Basic information about the 3E Paradigm.
The description paradigm analyzes a task from multiple dimensions, establishes specific operating rules, and provides experimental environments for executors. In other words, the paradigm transforms a monotonous task definition into several operational elements concretely.
In this work, we aim to provide a 3E Paradigm and describe computer vision tasks by three components: environment, evaluation, and executor. Here, we first summarize the related work and then explain the motivation of SOTVerse.
SOT is usually defined as only providing the initial position of an arbitrary object and continuously locating it in a video sequence. Since 2013, researchers have proposed several influential benchmarks -- the organized datasets and unified metrics promote the development of SOT.
However, limited by the research level, early definition adds additional constraints to simplify the task. The influential VOT competition limits the SOT task to five keywords: single-target, model-free, causal trackers, single-camera, and short-term. The first three keywords(single-target, model-free, causal trackers) correspond to the original definition and are the criteria for distinguishing SOT from other visual tasks (e.g., multi-object tracking and visual instance detection). In comparison, the latter two keywords (single-camera, and short-term) are constraints added to simplify research in the early stage.
The development of SOT is continuously removing hidden constraints and closer to the essential definition. Since 2018, some researchers have withdrawn short-term and proposed the long-term tracking task. In 2022, researchers further remove the single-camera constraint and propose the global instance tracking (GIT) task, which is supposed to search an arbitrary user-specified instance in a video without any assumptions about camera or motion consistency. Clearly, GIT realizes the basic definition of SOT by gradually removing the constraints.
Since 2013, well-organized benchmarks represented by OTB are mainly designed for short-term tracking tasks, which assumes no complete occlusion or target out-of-view happened in this video.

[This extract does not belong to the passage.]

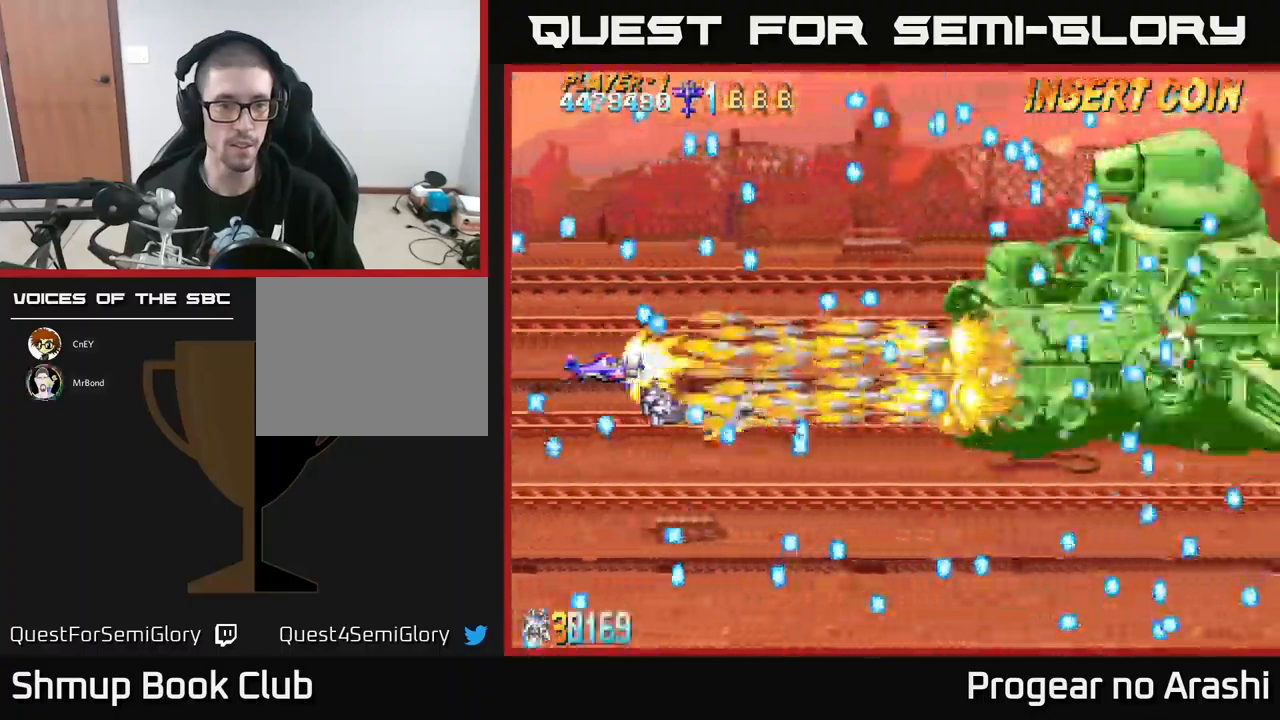
{"buttons": ["X"], "left_stick": "center", "events": [[217, "DPAD_RIGHT", "down"], [283, "DPAD_RIGHT", "up"]]}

Recently, researchers propose long-term tracking to satisfy the demands of real scenarios. However, it is hard to separate the short-term and long-term in the time dimension. Therefore, the VOT competition proposes a new criterion -- a task that allows the target to disappear completely can be regarded as long-term tracking.

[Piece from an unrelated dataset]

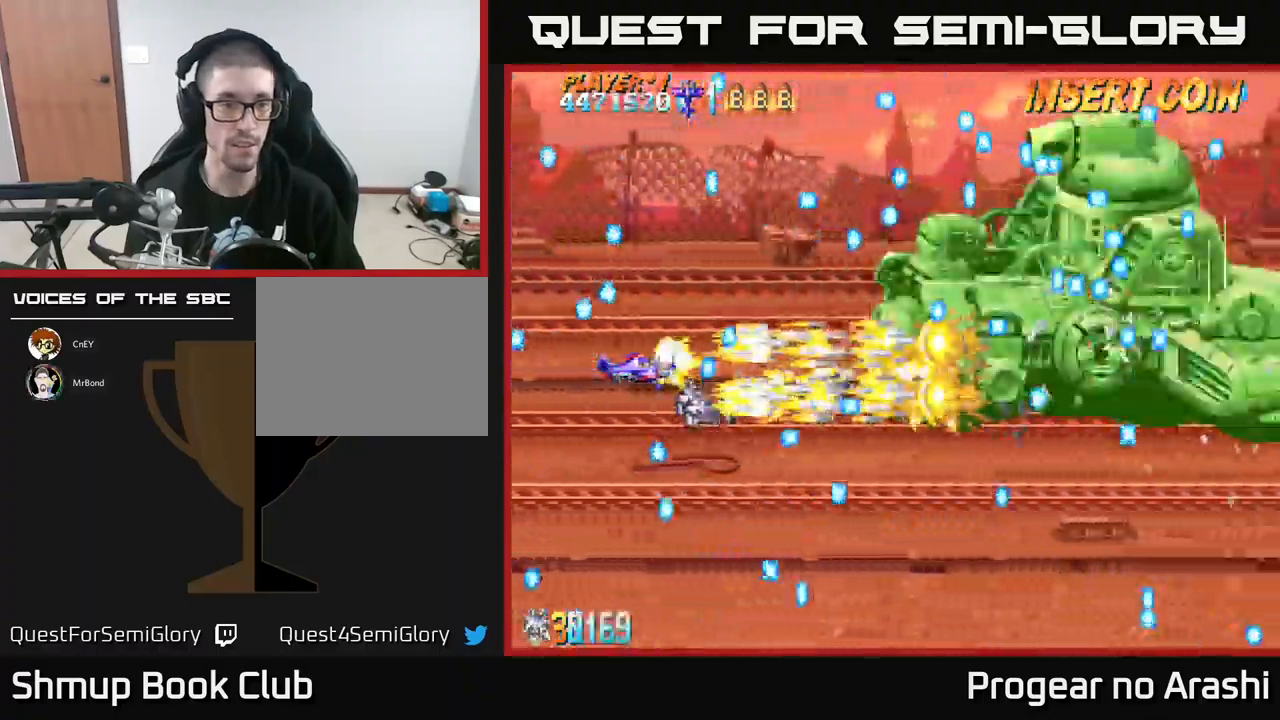
{"buttons": ["X"], "left_stick": "center", "events": [[50, "DPAD_LEFT", "down"], [117, "DPAD_LEFT", "up"], [317, "DPAD_DOWN", "down"], [317, "DPAD_RIGHT", "down"], [383, "DPAD_RIGHT", "up"], [400, "DPAD_DOWN", "up"]]}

Nonetheless, the implicit continuous motion assumption restricts long-term tracking environments to single-camera and single-scene, which is still far from the natural application scenarios of SOT. Thus, the global instance tracking environment named VideoCube is proposed. It includes videos with shot-cut and scene-switching to model the real world comprehensively.
Existing works mainly build experimental environments from different perspectives with various rules, but no one has tried to unify the environments. When researchers try to analyze problems from new perspectives, they have to build corresponding datasets from scratch, significantly reducing research efficiency.This status inspired us to summarize and uniform existing environments to construct SOTVerse, and help researchers generate experimental environments effectively.
Mechanism: Initialize a tracker in the first frame and continuously record the tracking results is one-pass evaluation (OPE). To utilize the failure information and analysis the breakdown reasons, OTB benchmark offers a re-initialization mechanism (OPER). Most long-term tracking benchmarks select OPE mechanism as evaluation system. The VOTLT competition, which regards "target disappearance" as the manifestation of long-term tracking, hopes trackers can re-locate target and exclude the restart mechanism for long-term evaluation.
Indicator: Most evaluation indicators can be summarized from precision, successful rate, and robustness. Existing indicators select the positional relationship between predicted result $p_t$ and ground-truth $g_t$ in the $t$-th frame to accomplish calculation. Besides, several long-term tracking benchmarks require trackers to output disappearance-judgment for calculating the tracking accuracy, tracking recall and tracking F-measure.
Existing evaluation mechanisms and performance indicators are fragmented. More importantly, the impact of challenging factors in the SOT task has long been identified, but ignored by existing mechanisms, which mainly focus on the all-around performance of complete sequences. Therefore, when constructing the SOTVerse, we first clarify the calculation formula of performance indicators, then conduct experiments on various tasks to explore the applicable scope of different evaluation methods.
Executors aims to process the task in environments. Most benchmarks are designed for algorithms, while VideoCube has extended the evaluation scope to support human experimenters. Thus, both algorithms and humans can be the executor in the SOT task.